Масса и власть - страница 63
Из этого изображения, которое можно дополнить многими подобными, сразу однозначно следует, что речь идет прежде всего о возбуждении. В событие вплетается множество намерений, и все их надо учитывать. Но самым важным является возбуждение как таковое – такое состояние, когда все вместе должны о чем-то рыдать. Неистовство рыданий, их длительность, их возобновление на следующий день на новой стоянке, удивительный ритм, с которым они усиливаются, ослабевают и даже после полного изнеможения начинаются вновь, – все это могло бы служить достаточным доказательством того, что здесь прежде всего речь идет о возбуждении совместного плача. Благодаря знакомству даже с этим единственным случаем, характерным для австралийских аборигенов, можно увидеть, почему это возбуждение понимается как возбуждение стаи и почему представляется необходимым ввести для нее обозначение оплакивающая стая.
Все начинается с известия о том, что смерть близка. Мужчины спешат к месту и обнаруживают, что женщины уже там. Близкие женщины рыдают, лежа на умирающем. Важно, что оплакивание начинается не после смерти, а сразу же, едва больной признан безнадежным. Когда становится ясно, что человек умрет, плача уже не удержать. Стая впадает в неистовство: она долго ждала этой возможности и теперь не даст своей жертве ускользнуть. Необычайная мощь, с которой она обрушивается на предмет оплакивания, определяет однозначно его судьбу. Трудно предположить, что тяжелобольной, подвергшийся такому обращению, сможет выздороветь. Под грудой барахтающихся тел он почти задыхается, можно предположить, что иногда задыхается на самом деле; во всяком случае, смерть наступает быстрее. Обычное для нас правило, согласно которому умирающего нужно оставить в покое, совершенно непонятно этим людям, собравшимся ради совместного возбуждения.
Что означает эта куча мала с умирающим в основании, клубок тел, стремящихся быть к нему поближе? Сказано, что лежащие на нем женщины поднимаются, уступая место мужчинам, как будто последние или по крайней мере некоторые из них имеют право на большую близость. Каковы бы ни были объяснения, которые дают этому клубку сами аборигены, в действительности происходит вот что: груда тел еще раз принимает умирающего вовнутрь самой себя.
В груде плотность стаи, физическая близость ее членов максимальна, она уже не может стать больше, чем есть. Умирающий – ее часть, он принадлежит им, они принимают его к себе обратно. Поскольку он не может стоять среди них, они ложатся к нему. Кто полагает, что имеет на него право, борется за то, чтобы попасть в кучу, центр которой – умирающий.
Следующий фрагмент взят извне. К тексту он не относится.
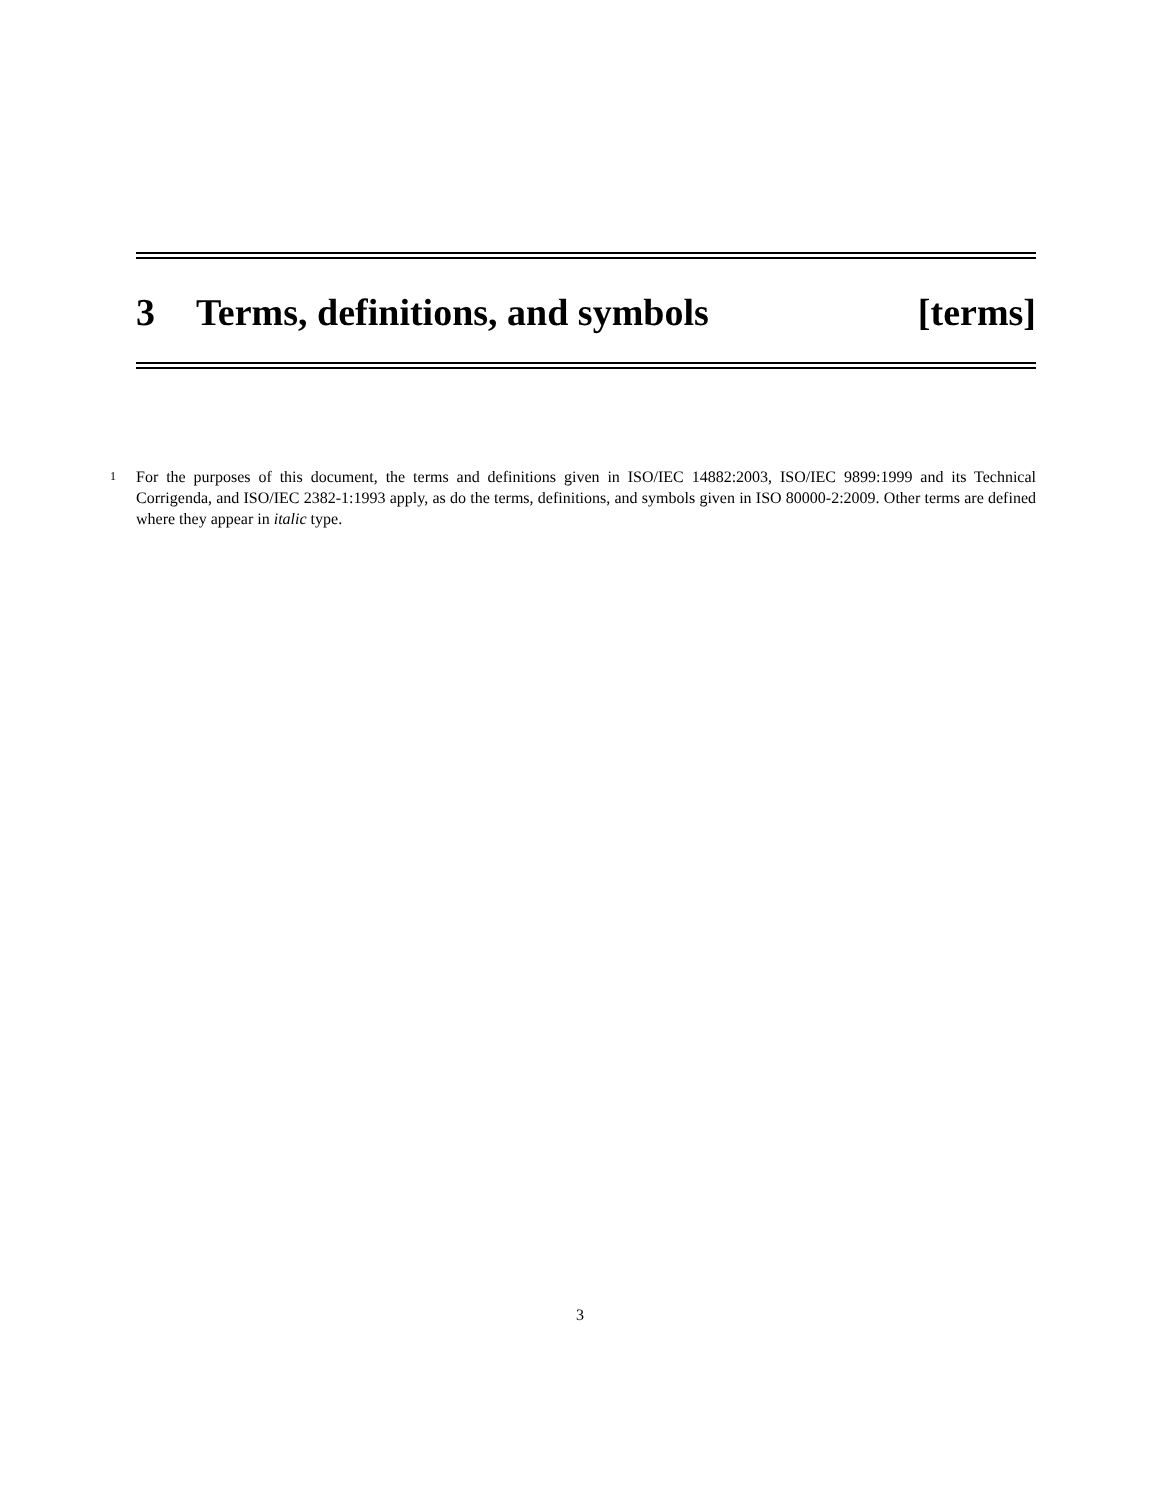3 Terms, definitions, and symbols
[terms]
1 For the purposes of this document, the terms and definitions given in ISO/IEC 14882:2003, ISO/IEC 9899:1999 and its Technical Corrigenda, and ISO/IEC 2382-1:1993 apply, as do the terms, definitions, and symbols given in ISO 80000-2:2009. Other terms are defined where they appear in italic type.
3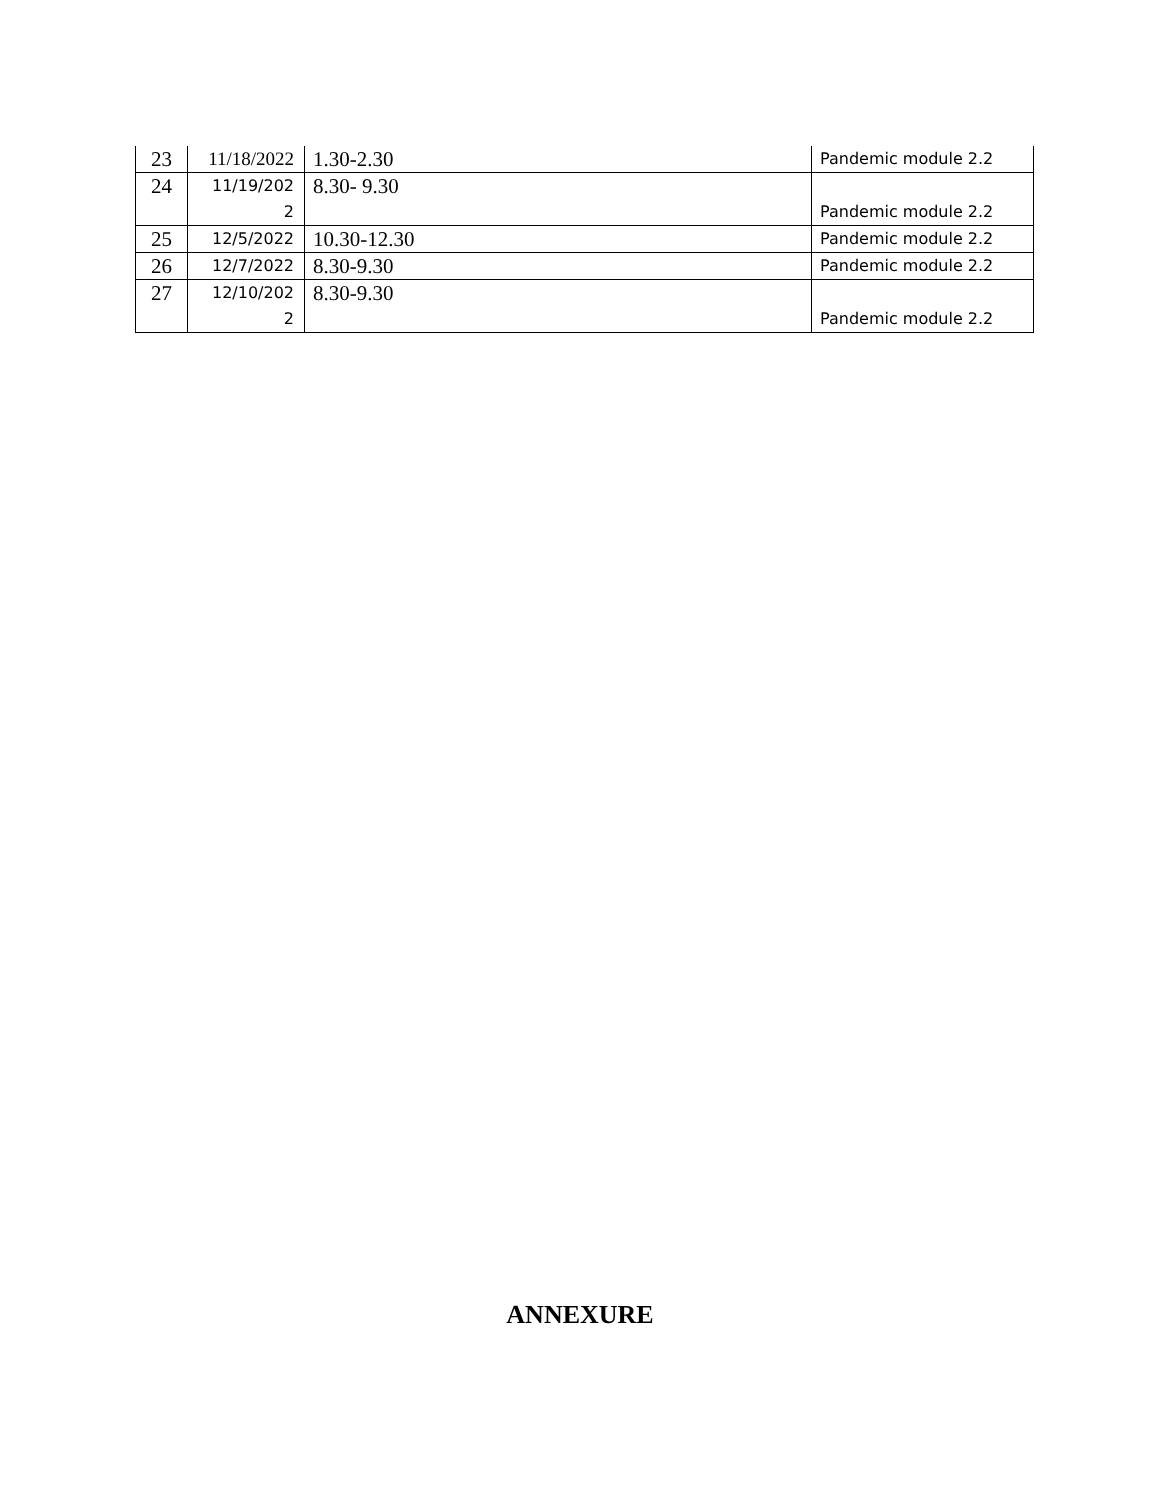| 23 | 11/18/2022 | 1.30-2.30 | Pandemic module 2.2 |
| 24 | 11/19/202 2 | 8.30- 9.30 | Pandemic module 2.2 |
| 25 | 12/5/2022 | 10.30-12.30 | Pandemic module 2.2 |
| 26 | 12/7/2022 | 8.30-9.30 | Pandemic module 2.2 |
| 27 | 12/10/202 2 | 8.30-9.30 | Pandemic module 2.2 |
ANNEXURE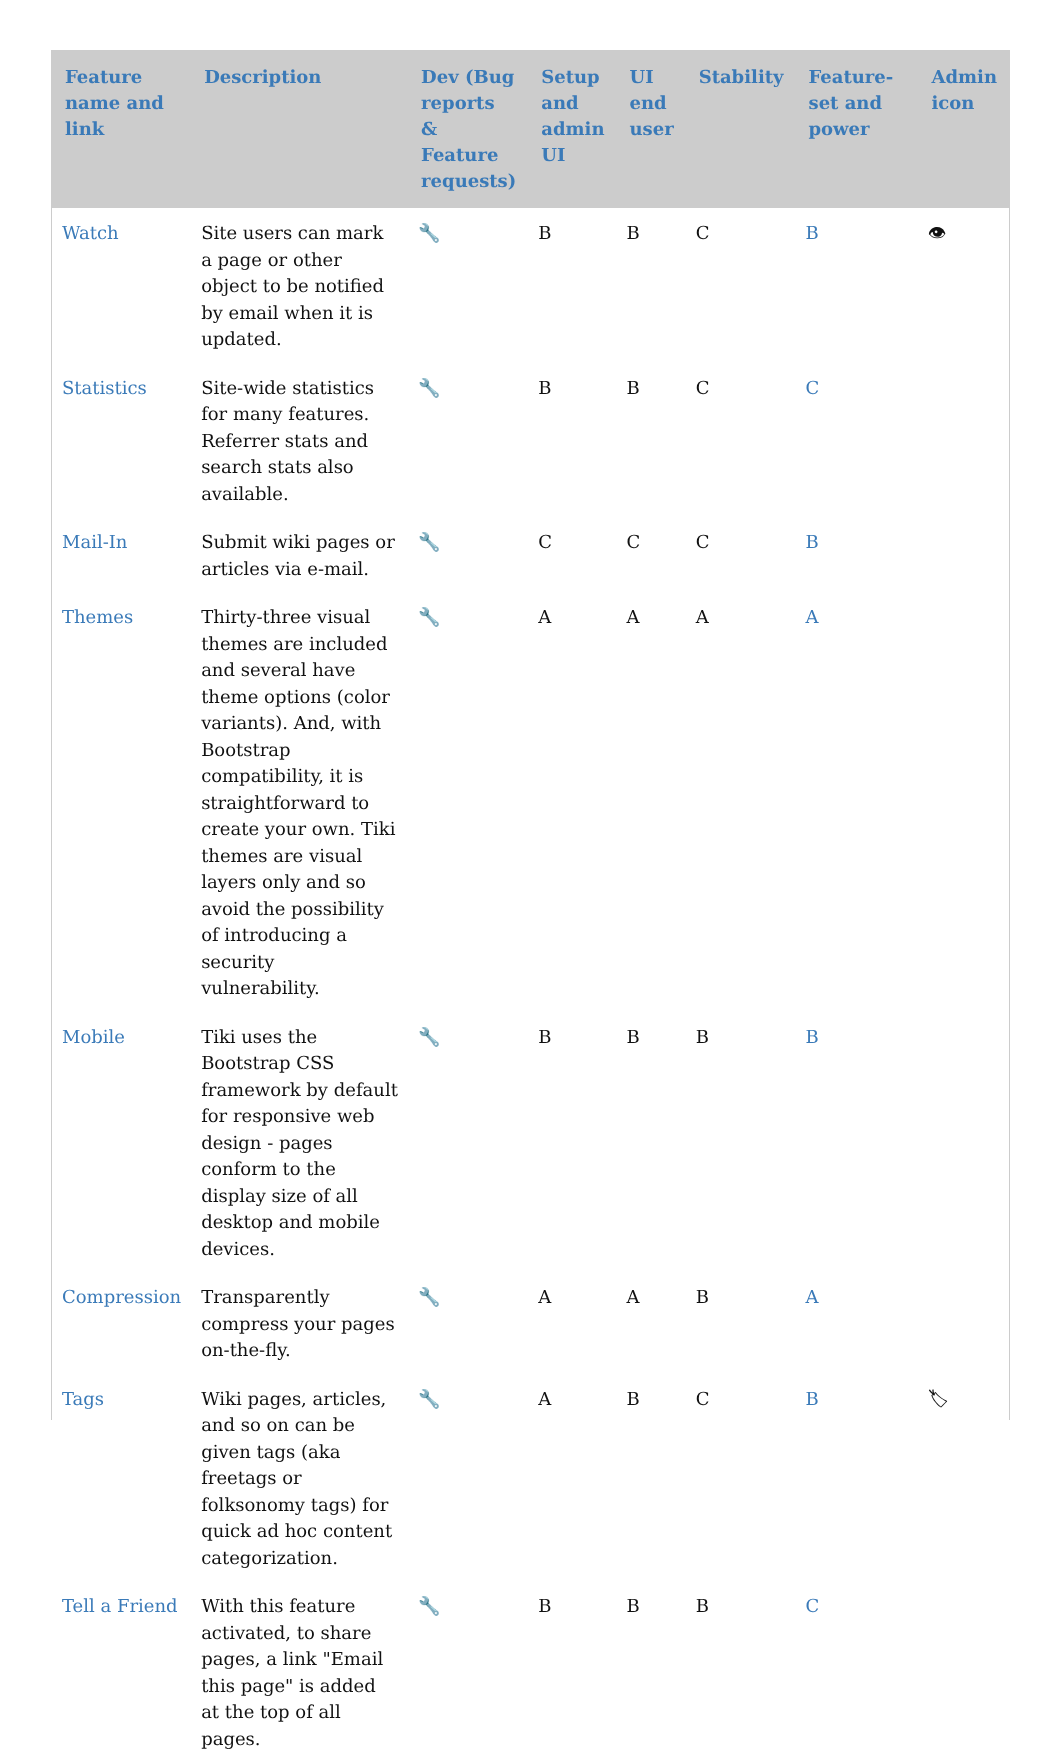| Feature name and link | Description | Dev (Bug reports & Feature requests) | Setup and admin UI | UI end user | Stability | Feature-set and power | Admin icon |
| --- | --- | --- | --- | --- | --- | --- | --- |
| Watch | Site users can mark a page or other object to be notified by email when it is updated. | 🔧 | B | B | C | B | 👁 |
| Statistics | Site-wide statistics for many features. Referrer stats and search stats also available. | 🔧 | B | B | C | C | |
| Mail-In | Submit wiki pages or articles via e-mail. | 🔧 | C | C | C | B | |
| Themes | Thirty-three visual themes are included and several have theme options (color variants). And, with Bootstrap compatibility, it is straightforward to create your own. Tiki themes are visual layers only and so avoid the possibility of introducing a security vulnerability. | 🔧 | A | A | A | A | |
| Mobile | Tiki uses the Bootstrap CSS framework by default for responsive web design - pages conform to the display size of all desktop and mobile devices. | 🔧 | B | B | B | B | |
| Compression | Transparently compress your pages on-the-fly. | 🔧 | A | A | B | A | |
| Tags | Wiki pages, articles, and so on can be given tags (aka freetags or folksonomy tags) for quick ad hoc content categorization. | 🔧 | A | B | C | B | 🏷 |
| Tell a Friend | With this feature activated, to share pages, a link "Email this page" is added at the top of all pages. | 🔧 | B | B | B | C | |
Они словно хотят умереть вместе с ним: наносимые самим себе раны, отчаянные броски в клубок тел или просто на землю, падения от ран – все это должно показать, сколь всерьез воспринимается ими происходящее. Возможно, правильнее было бы сказать, что они хотят сравняться с ним. Они, однако, не собираются умирать на самом деле. Что должно остаться, так это масса тел, которой он принадлежит, и в этой массе они с ним вместе. В этом приравнивании к умирающему состоит сущность оплакивающей стаи, пока смерть еще не наступила.
Однако ей свойственно и отталкивание мертвого, когда он уже мертв. Переход от неистовых попыток удержать и вернуть умирающего к выталкиванию и изоляции мертвого придает оплакивающей стае ее особенную динамику. Тут же ночью спешно избавляются от тела. Уничтожаются все следы его пребывания на земле: его инструменты, хижина, все, что ему принадлежит. Даже стоянка, где он жил вместе с другими, разрушена и сожжена. Внезапно все вооружились против него. Он стал опасен, потому что уже ушел. Его может обуять зависть к живущим, и он станет им мстить за то, что мертв. Все знаки преданности и даже соединение тел не смогли его удержать. Свойственная мертвым злоба сделала его врагом, уловками и хитростью он может проникнуть в их ряды, и им нужно тоже быть хитрыми, чтобы защитить себя.